Modulating the coadsoption of hydroxyl and nitrogenous groups induced by Ni and Cu doping on FeOOH for accelerating dehydrogenation in the ammonia oxidation reaction

Owing to its high hydrogen content and carbon-free nature, ammonia is a promising energy carrier used in powering fuel cells and an alternative oxidation substrate to water in electrolytic hydrogen production devices. However, the insufficient mechanistic understanding and the lack of inexpensive and efficient catalysts for the ammonia electro-oxidation reaction (AOR) have hampered the development of the ammonia-based energy system. In this work, novel Ni and Cu co-doped porous FeOOH nanorods (NiCu-FeOOH) synthesized by a light-induced chemical precipitation method can serve as the AOR catalyst with efficient catalytic activity (1.41 V at an anodic current density of 10 mA cm −2 ) and enhanced stability in an aqueous ammonia solution.
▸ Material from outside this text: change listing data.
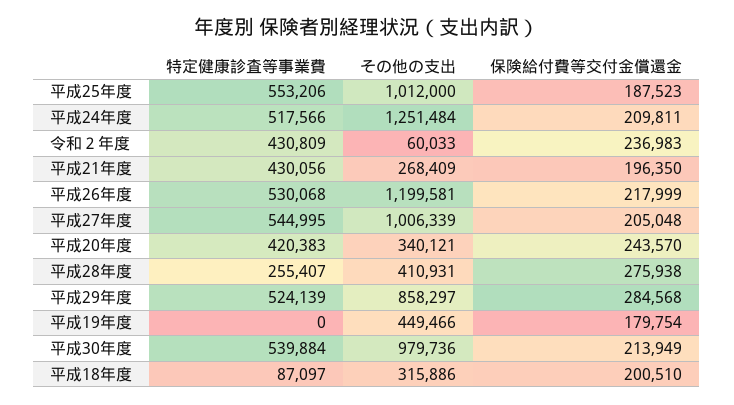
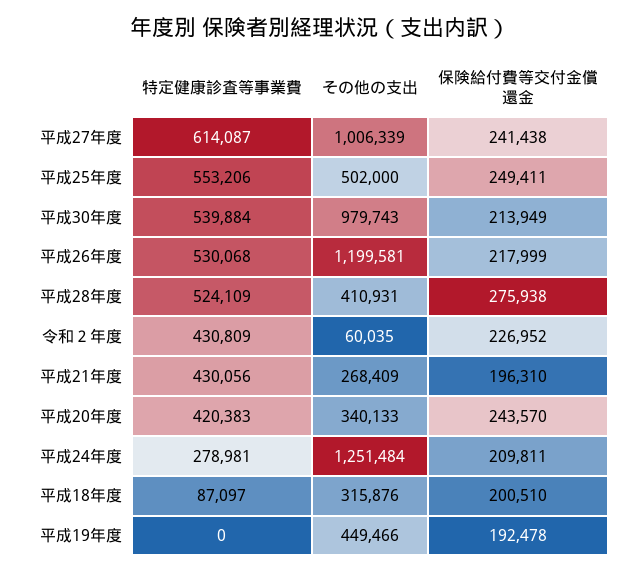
その他の支出, 平成25年度: 1012000 -> 502000
保険給付費等交付金償還金, 平成25年度: 187523 -> 249411
特定健康診査等事業費, 平成24年度: 517566 -> 278981
その他の支出, 令和２年度: 60033 -> 60035
保険給付費等交付金償還金, 令和２年度: 236983 -> 226952
保険給付費等交付金償還金, 平成21年度: 196350 -> 196310
特定健康診査等事業費, 平成27年度: 544995 -> 614087
保険給付費等交付金償還金, 平成27年度: 205048 -> 241438
その他の支出, 平成20年度: 340121 -> 340133
特定健康診査等事業費, 平成28年度: 255407 -> 524109
特定健康診査等事業費, 平成29年度: 524139 -> none
その他の支出, 平成29年度: 858297 -> none
保険給付費等交付金償還金, 平成29年度: 284568 -> none
保険給付費等交付金償還金, 平成19年度: 179754 -> 192478
その他の支出, 平成30年度: 979736 -> 979743
その他の支出, 平成18年度: 315886 -> 315876

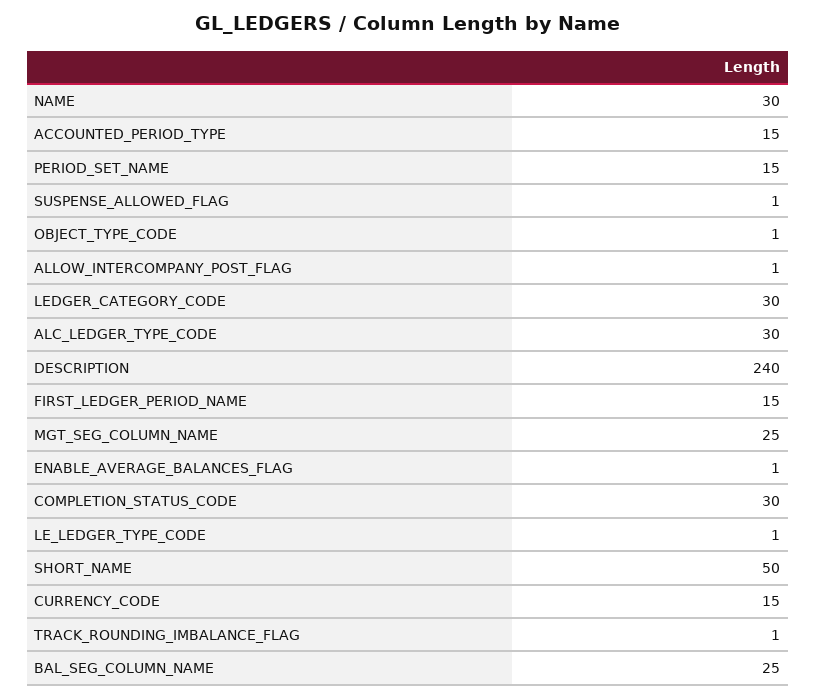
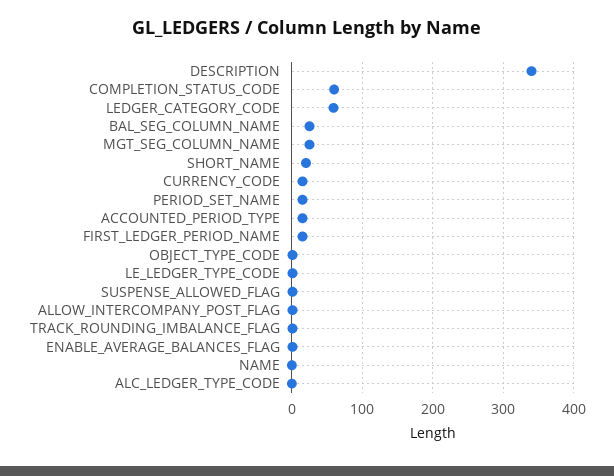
NAME: 30 -> 0
LEDGER_CATEGORY_CODE: 30 -> 60
ALC_LEDGER_TYPE_CODE: 30 -> 0
DESCRIPTION: 240 -> 340
COMPLETION_STATUS_CODE: 30 -> 60
SHORT_NAME: 50 -> 20

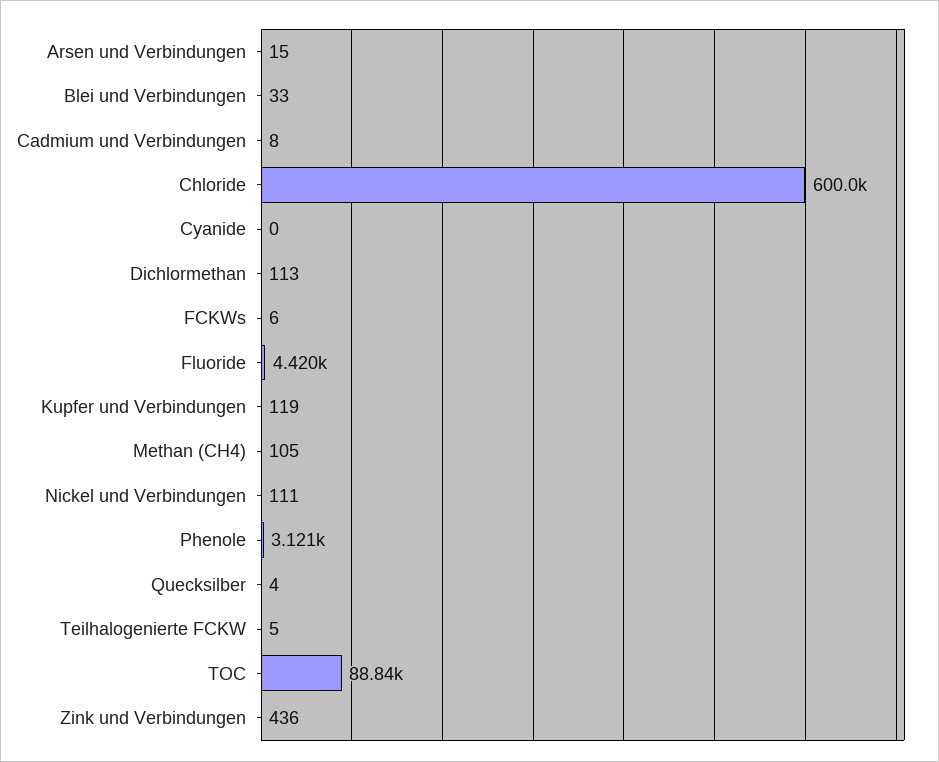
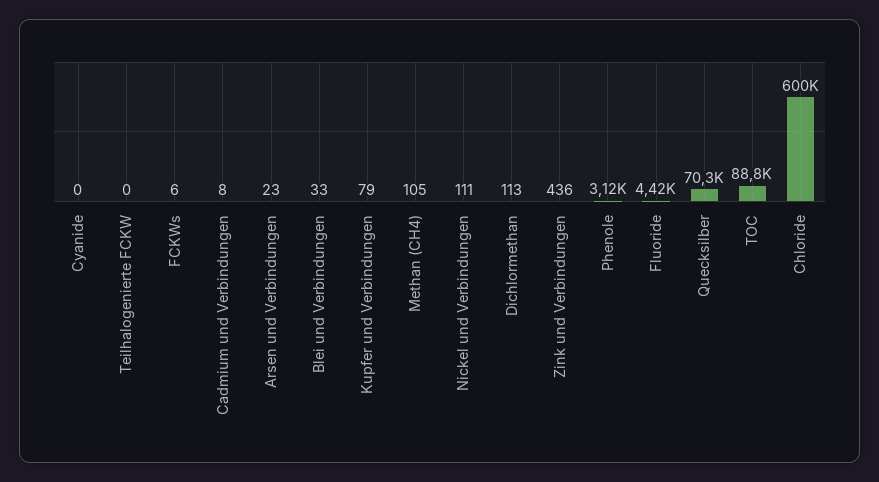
Arsen und Verbindungen: 15 -> 23
Kupfer und Verbindungen: 119 -> 79
Quecksilber: 4 -> 70300
Teilhalogenierte FCKW: 5 -> 0

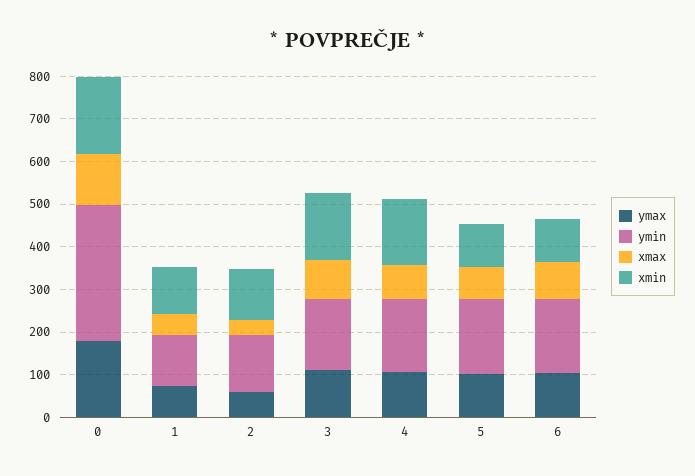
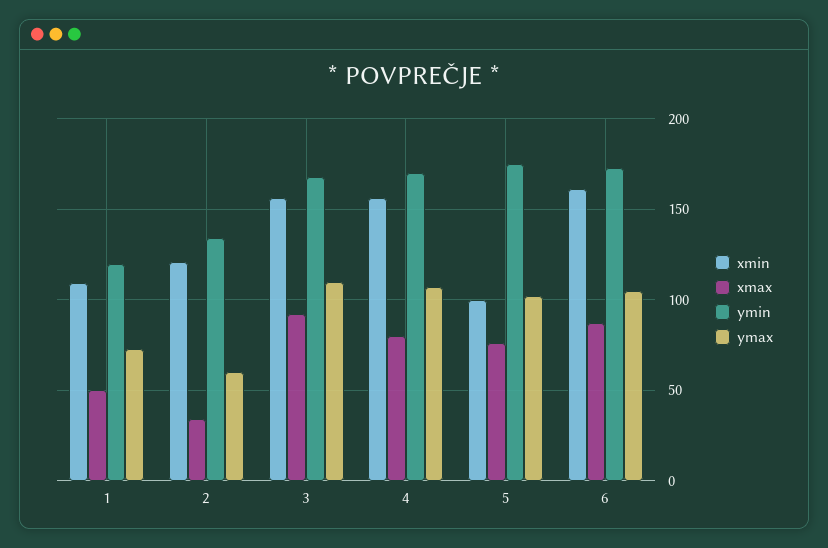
ymax, 0: 180 -> none
ymin, 0: 320 -> none
xmax, 0: 120 -> none
xmin, 0: 180 -> none
xmin, 6: 100 -> 160

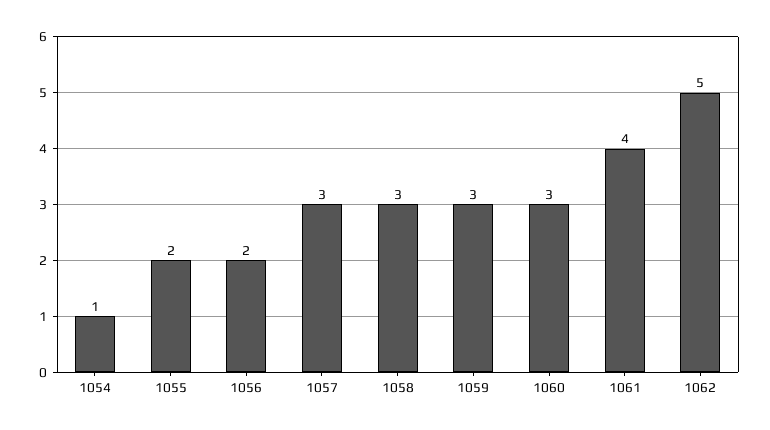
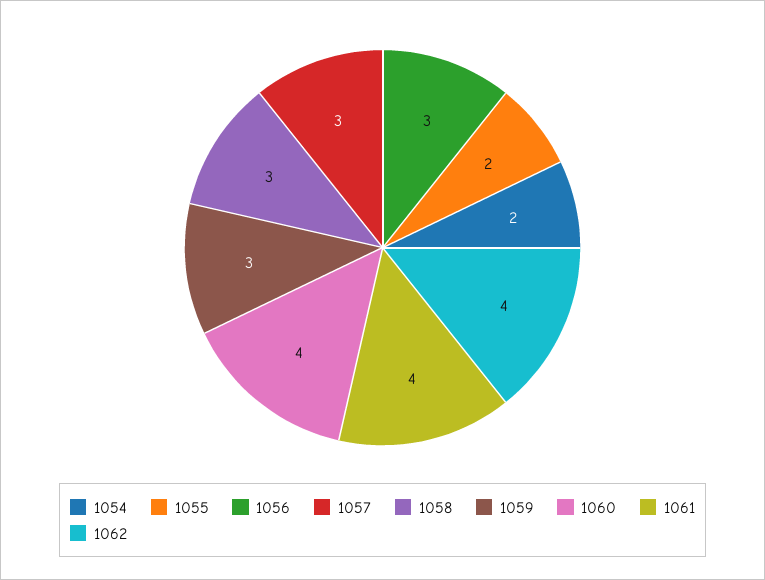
1054: 1 -> 2
1056: 2 -> 3
1060: 3 -> 4
1062: 5 -> 4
According to the experimental data and theoretical calculation results, the synergistic effect of heterogeneous Ni and Cu atoms makes Ni and Fe sites on the surface of NiCu-FeOOH exhibit a suitable electronic structure to coadsorb nitrogenous intermediates and hydroxyl groups at the top of the volcano plot and thereby accelerate dehydrogenation in the AOR. The backward shift of the rate-determining step (RDS) ( ⋆ NH 2 + ⋆ OH formation step shifts to ⋆ N 2 H 3 + ⋆ OH formation step) and the lower energy barrier of the RDS (0.86 eV) reveal that the Ni and Cu co-doping makes FeOOH crystals active for the AOR. The coadsorption reaction pathway involved in nitrogenous intermediates and hydroxyl groups has been in-novatively proposed to effectively describe and simulate the AOR process, which opens a new horizon to design low-cost and stable AOR catalysts.